The Tar Heels had consistent success getting the ball inside in the first half when Kennedy Meeks scored 15 of his 19 points and pulled down seven of his 12 rebounds. But his production fell off in the second half.

“He’s capable of creating a lot of good shots for us and getting people the ball at the right spots,” Meeks said of Berry. “I think that’s the main thing we were missing. It just shows how much Joel means to us when he’s out of the game. A good defensive player and even better offensive player.”

With the Tar Heels’ second-leading scorer out for so long, its leading scorer, Justin Jackson, had more of a burden. He did score 16 points and dish out four assists, but he was 3-of-11 from 3-point range.

“It’s tough because, for me, I look at it and I say I didn’t play well at all,” Jackson said. “A lot of times when I miss a shot, I had a bad decision, they took advantage of it.
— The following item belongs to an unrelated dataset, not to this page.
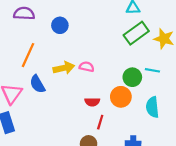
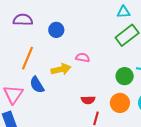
pink semicircle: (87, 67) -> (83, 58), moved
orange circle: (121, 97) -> (120, 103), moved

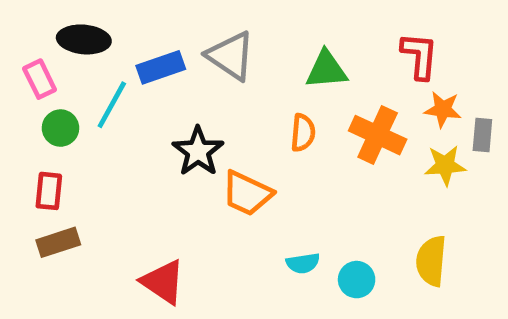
That’s on me. I can’t play like that for us to try to get at the level we want to play at.”

Jackson said that a lot of factors just snowballed during Duke’s 20–9 rally. Carolina was able to tie the game at 70. But the Blue Devils then went on a 12–3 run and never trailed again.

“If you continue to make mistakes and continue to miss shots, unfortunately, that’s what’s going to happen,” Jackson said. “We couldn’t get stops. A lot of it was bad decisions by me, bad shots by me.”

Theo Pinson was a big part of UNC building a 13-point halftime lead, and he finished with a season-high eight assists. But he said that once Duke got rolling, it escalated fast.

“Threes get you back in the game pretty quick. It felt quick,” Pinson said. “The momentum shifted, we needed a basket to slow them down and we couldn’t get it. It wasn’t like it was panic city, we just didn’t make those baskets that we needed to make. We needed to be tougher to make them and we didn’t.”

Now UNC gets a week to do some tough reflection before trying to find its groove again in the NCAA tournament.